━━━ GIVEN TEXT ━━━
Elixir 1.5.0-dev (6b0aae6)
  • Operating system:

OS X El Capitan

Current behavior

Guard clauses in for comprehensions are supported, and cause the comprehension to ignore unmatched values:

iex(1)> binding = [{:my_var_2, 2}, {{:my_var_1, Elixir}, 1}]
[{:my_var_2, 2}, {{:my_var_1, Elixir}, 1}]
iex(2)> for {var_name, _} when is_atom(var_name) <- binding, do: var_name
[:my_var_2]

However if you add a dependent clause that assumes that it will only apply to matched values, you can see that it fails:

iex(3)> for {var_name, _} when is_atom(var_name) <- binding, var_name = Atom.to_string(var_name), do: var_name
** (ArgumentError) argument error
             :erlang.atom_to_binary({:my_var_1, Elixir}, :utf8)
━━━ RECORDS SUPPLIED ━━━
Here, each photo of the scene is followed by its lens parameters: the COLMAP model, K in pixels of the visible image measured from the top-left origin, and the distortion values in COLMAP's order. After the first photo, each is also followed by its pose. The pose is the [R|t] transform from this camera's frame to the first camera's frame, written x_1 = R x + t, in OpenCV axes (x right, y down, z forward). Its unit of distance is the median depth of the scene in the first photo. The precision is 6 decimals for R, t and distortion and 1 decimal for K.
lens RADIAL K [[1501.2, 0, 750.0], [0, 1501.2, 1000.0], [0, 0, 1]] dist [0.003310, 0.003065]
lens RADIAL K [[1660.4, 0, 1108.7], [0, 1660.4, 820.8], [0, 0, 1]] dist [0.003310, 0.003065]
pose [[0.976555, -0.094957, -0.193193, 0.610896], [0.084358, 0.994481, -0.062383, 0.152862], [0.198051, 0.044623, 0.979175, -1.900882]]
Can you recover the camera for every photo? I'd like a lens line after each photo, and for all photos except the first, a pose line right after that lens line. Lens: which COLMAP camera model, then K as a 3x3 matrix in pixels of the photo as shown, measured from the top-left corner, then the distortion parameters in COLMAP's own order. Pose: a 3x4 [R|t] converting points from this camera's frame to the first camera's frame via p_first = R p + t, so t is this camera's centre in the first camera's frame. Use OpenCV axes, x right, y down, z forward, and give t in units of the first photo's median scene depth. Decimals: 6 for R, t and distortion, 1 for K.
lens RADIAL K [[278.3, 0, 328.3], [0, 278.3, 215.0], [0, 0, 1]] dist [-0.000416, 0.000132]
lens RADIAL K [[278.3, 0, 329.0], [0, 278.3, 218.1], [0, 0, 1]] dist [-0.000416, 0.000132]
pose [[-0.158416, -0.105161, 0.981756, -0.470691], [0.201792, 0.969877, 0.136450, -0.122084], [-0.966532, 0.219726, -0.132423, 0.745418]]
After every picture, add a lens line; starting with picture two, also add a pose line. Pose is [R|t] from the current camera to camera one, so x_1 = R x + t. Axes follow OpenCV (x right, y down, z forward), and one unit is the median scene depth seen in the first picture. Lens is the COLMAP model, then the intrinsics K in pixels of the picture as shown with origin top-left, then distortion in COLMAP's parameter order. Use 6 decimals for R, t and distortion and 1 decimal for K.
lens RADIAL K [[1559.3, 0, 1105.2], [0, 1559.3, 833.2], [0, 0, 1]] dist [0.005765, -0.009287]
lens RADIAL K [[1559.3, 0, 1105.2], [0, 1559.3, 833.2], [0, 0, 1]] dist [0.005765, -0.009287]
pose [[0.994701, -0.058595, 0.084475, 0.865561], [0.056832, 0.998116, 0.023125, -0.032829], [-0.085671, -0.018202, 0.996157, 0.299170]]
━━━
DIRECTIONS:
1. In the Elixir bug report above, what effect do guard clauses have on a for comprehension when values don't match?
2. Write the next part of the Elixir bug report, picking up right after its final line.

ANSWERS TO THE EXERCISES:
1. They cause the comprehension to ignore the unmatched values.

2.
    (stdlib) erl_eval.erl:670: :erl_eval.do_apply/6
    (stdlib) erl_eval.erl:438: :erl_eval.expr/5
    (stdlib) erl_eval.erl:269: :erl_eval.expr/5
    (elixir) lib/enum.ex:1755: Enum."-reduce/3-lists^foldl/2-0-"/3

Expected behavior

I would expect that Atom.to_string(not_an_atom) would never be called in this case because we matched on only atoms.

See #5504 for an example of where this came up in practice.